- [Texto para analizar]

Caminamos sin pensar dónde ponemos el pie que debe dar el paso: el ejercicio del trapecio es, en ese aspecto, de una simplicidad abrumadora. Es cuestión de equilibrio, basta aplomo. La práctica lo hace todo. Una vez adquiridos aplomo y equilibrio, el paso a veinte metros del suelo es tan seguro como sobre el suelo mismo. El único defecto que no puede permitirse el trapecista es la duda, albergarla sobre el lugar en que poner el pie o sobre el momento de lanzarse: saltar o no saltar. La duda es letal. Permitírsela es morir.

La coartada de los timoratos y los indecisos es la red. Pero saber que si uno cae existe una red que lo recoge sin daño es sencillamente inadmisible para un artista. No es cosa de vanidad ni de soberbia. Es cuestión de dignidad. Si nuestros actos no tienen consecuencias, entonces todo está permitido. Se puede producir siempre el mismo hecho, o siempre uno diferente, podemos elegir cualquier cosa. Si aquello que hacemos no conlleva una consecuencia, entonces no merece la pena el esfuerzo, ni es ético abordarlo como si lo mereciera. Caminar sobre un hilo puesto en el suelo es un juego de niños: si se pisa fuera, se pierde y nada más. Quizá valga como divertimento pero no es una forma de vivir.

- [Datos de origen]

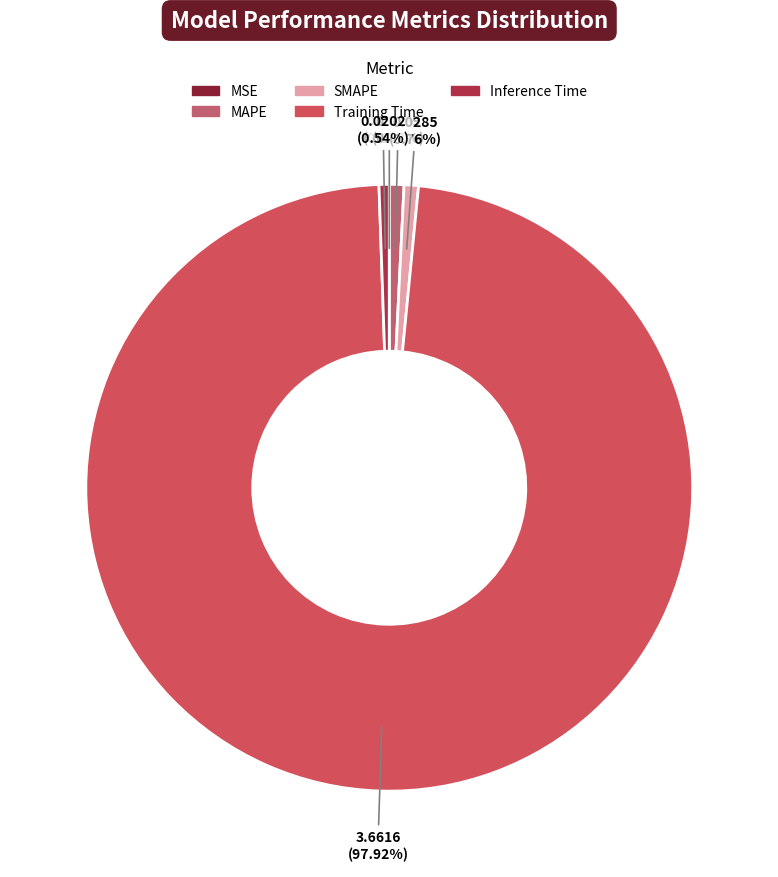

To the nearest percent, what percentage of the pie is Training Time?

98%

- [Ejercicio] Reescribe el pasaje del texto sobre el trapecista que comienza en "Caminamos sin pensar" y termina en "Permitírsela es morir.", sustituyendo "equilibrio" por "estabilidad". El material procede de otra fuente distinta del texto.

- [Ejercicio resuelto]
Caminamos sin pensar dónde ponemos el pie que debe dar el paso: el ejercicio del trapecio es, en ese aspecto, de una simplicidad abrumadora. Es cuestión de estabilidad, basta aplomo. La práctica lo hace todo. Una vez adquiridos aplomo y estabilidad, el paso a veinte metros del suelo es tan seguro como sobre el suelo mismo. El único defecto que no puede permitirse el trapecista es la duda, albergarla sobre el lugar en que poner el pie o sobre el momento de lanzarse: saltar o no saltar. La duda es letal. Permitírsela es morir.